娘をバットで殴られて

2017年5月24日,神戸市松原児童館で小2男児が職員を背後からバットで殴る事件が起きました。その職員は私の娘です。事件についてのあれこれ,世に伝えられる暴力などについて考えたあれこれを記しています。私の名前は,久保田昌加(仮名)。

被害者は社会的弱者のままにある

 先月末,犯罪被害者の支援が進んでいないとする報道がありました。具体的には,犯罪被害者への見舞金を支給する制度を犯罪被害者等支援条例などで定めている全国約300の自治体のうち,2019年度に制度を一度も活用せずに支給がなかった自治体が,少なくとも126あることが奈良弁護士会の調査で分かったというものです。回答があった165自治体のうちの7割超で,このうちの59自治体では17~19年度にわたって全く支給がなかったともありました。
 今回の報道内容が伝えるのは,被害者支援の一端にある給付金が活用されていない実態のことであり,「広報の強化が重要」とする関係者の言葉も載せられていました。しかし私はそれ以前に,犯罪被害者に対する理解度の低さを物語っているように感じられてなりません。斯くいう私もこの法律や制度の存在を知ったのは,娘の事件からになります。当事者になってもがいている娘を見て気付いた次第です。ごく普通の生活では犯罪は縁遠い部分があるだろうし,身近な社会であっては困る話です。報道などで伝えられる凶悪な事件でも,事件に至る経過までへの関心はあっても,事件のその後に対してはないが普通でしょう。
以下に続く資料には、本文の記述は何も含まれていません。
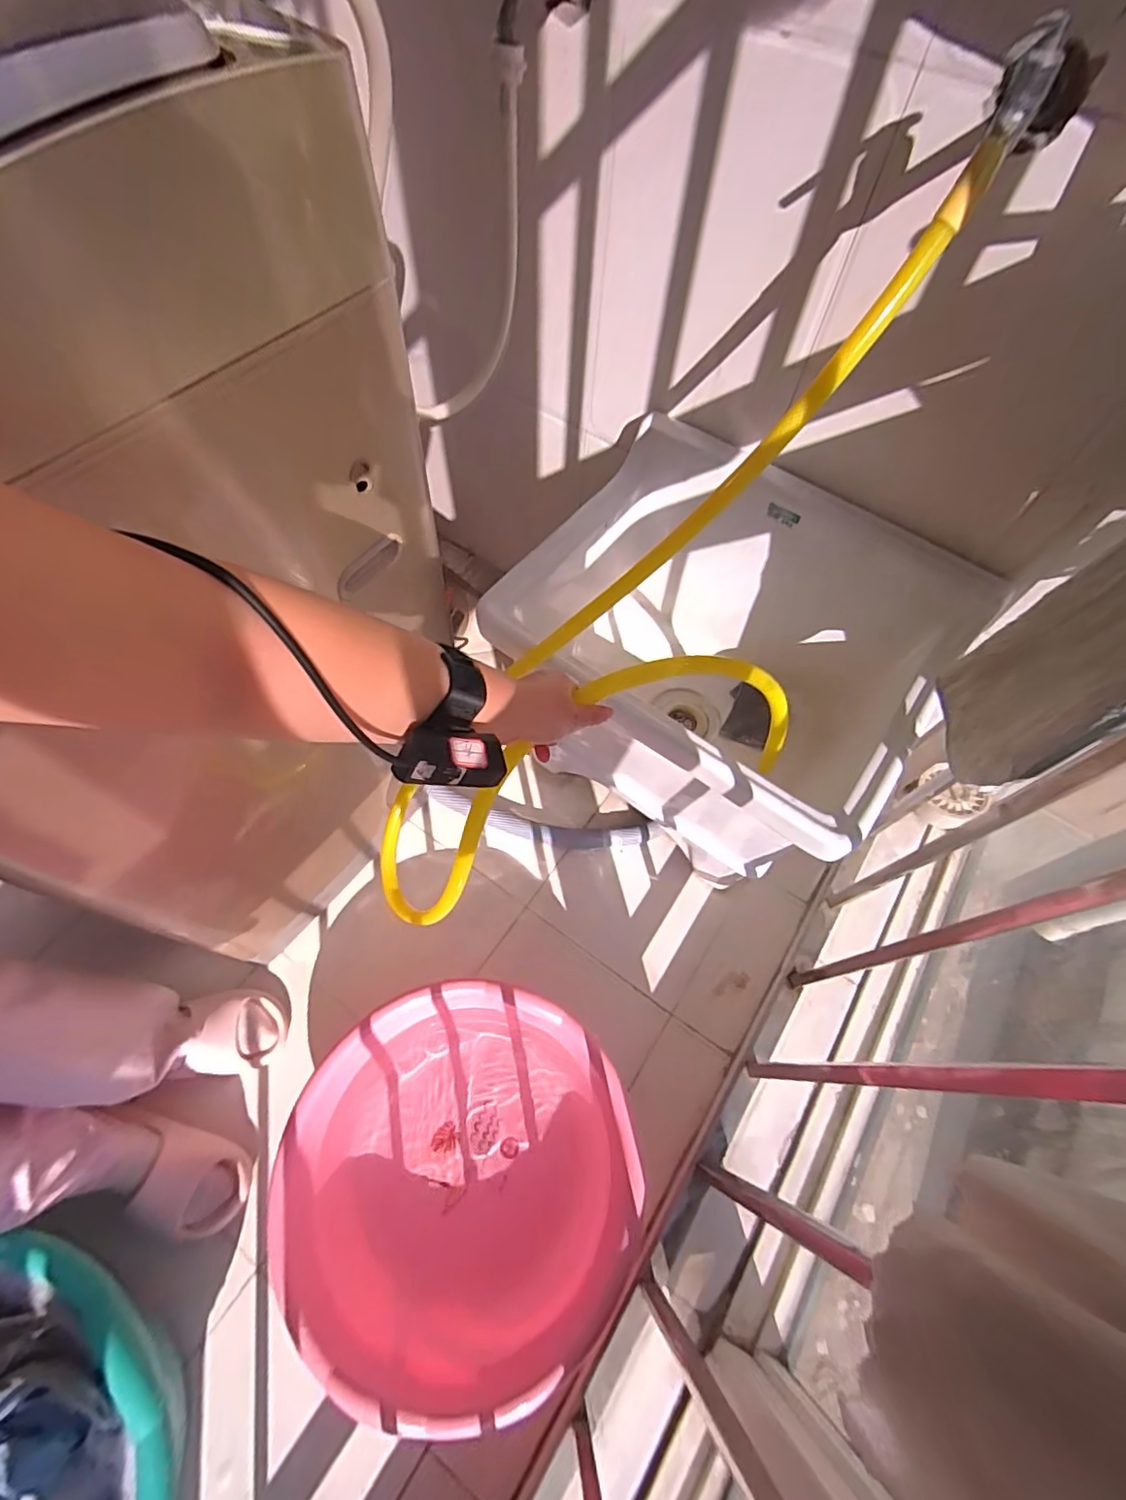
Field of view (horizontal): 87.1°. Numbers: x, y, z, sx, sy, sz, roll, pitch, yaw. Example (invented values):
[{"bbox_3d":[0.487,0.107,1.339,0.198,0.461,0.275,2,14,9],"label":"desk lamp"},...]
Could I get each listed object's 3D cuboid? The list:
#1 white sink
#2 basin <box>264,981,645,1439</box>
[{"bbox_3d":[0.199,-0.130,0.858,0.550,0.341,0.413,33,66,15],"label":"white sink"},{"bbox_3d":[-0.133,0.553,0.786,0.409,0.177,0.423,1,61,-3],"label":"basin"}]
 事件が被害者にもたらすものは,傷付けられた体だけではありません。その傷がもたらす不調や恐怖に起因する精神的なショック,傷んだ心身を維持するための医療費の負担や休職・失職・転職などによる経済的負担増・困窮,事件によって続く捜査や裁判への精神的時間的負担,周囲の人々との関係変化による精神的被害などが挙げられると考えます。暮らしのさまざまが崩れていきます。そこに二次被害的な無理解や不誠実も入り込んできます。多くの人は,被害者がこうした理不尽な生活を強いられていることに気付いたり,考えることは余りないのだろうと私は考えています。
 被害者は社会の中で省みられることの少ない存在としてありました。法律的にも加害者の権利は重んじられる一方で,被害者や被害者遺族が当たり前のこととして守られるべき権利が尊重されずに放置される時代が長く続いたようです。遺族による自主的な動きが1970年頃から始まり,市民の支援とそうした動きに呼応する形で1980年には「犯罪被害者等給付金支給法」が制定され,その後の大きな事件を経て被害者が置かれた状況を改善するため,2004年に「犯罪被害者等基本法」制定に至っています。国が犯罪被害者の視点に立った施策に主体的に取り組み始め,自治体も支援金の支給を始めます。犯罪被害者の支援に取り組むために,都道府県単位に被害者支援センターが設置されていきました。それが現在の地点でしょうが,それでもやはり被害者は省みられることの少ない存在,社会的弱者のままにあるように私には感じられます。今回の報道はその一端なのだろうと受け止めています。

 娘は,早くから自身の受けた傷は「犯罪によるもの」との強い意思を持っていました。しかし事件に関する報道もありませんでしたし,加害者側や児童館関係者からの反応は何もなく,不安ばかりが膨らんでいく状況に置かれました。治療以外の最初の行動は,被害者支援センターに相談して自らが「被害者」であることを確認することでした。そこから事件に対する疑問を整理する作業が始まっていきました。娘のそうした行動の中で,私も意識的に被害者を考える方向に進んだように思います。大人の事件であれば,警察による捜査の動きなどから被害者としての行動に踏み出す機会をつかむことになるのでしょうが,加害者が少年法に規定される児童ということで,そのあたりが曖昧にされたまま置かれることになったとも考えています。加害児童保護者や児童館関係者の不誠実さや,事実と向き合おうとしない施設設置者(神戸市)の不作為によって膨らまされたものは二次被害です。それが娘の事件の苦痛に対する被害者側としての私の認識です。
 それはそれとしても,事件の渦中にありながらもその存在が忘れられがちな犯罪被害者に対し,改めて理解と支援を気にかけていただきたいと考えるところです。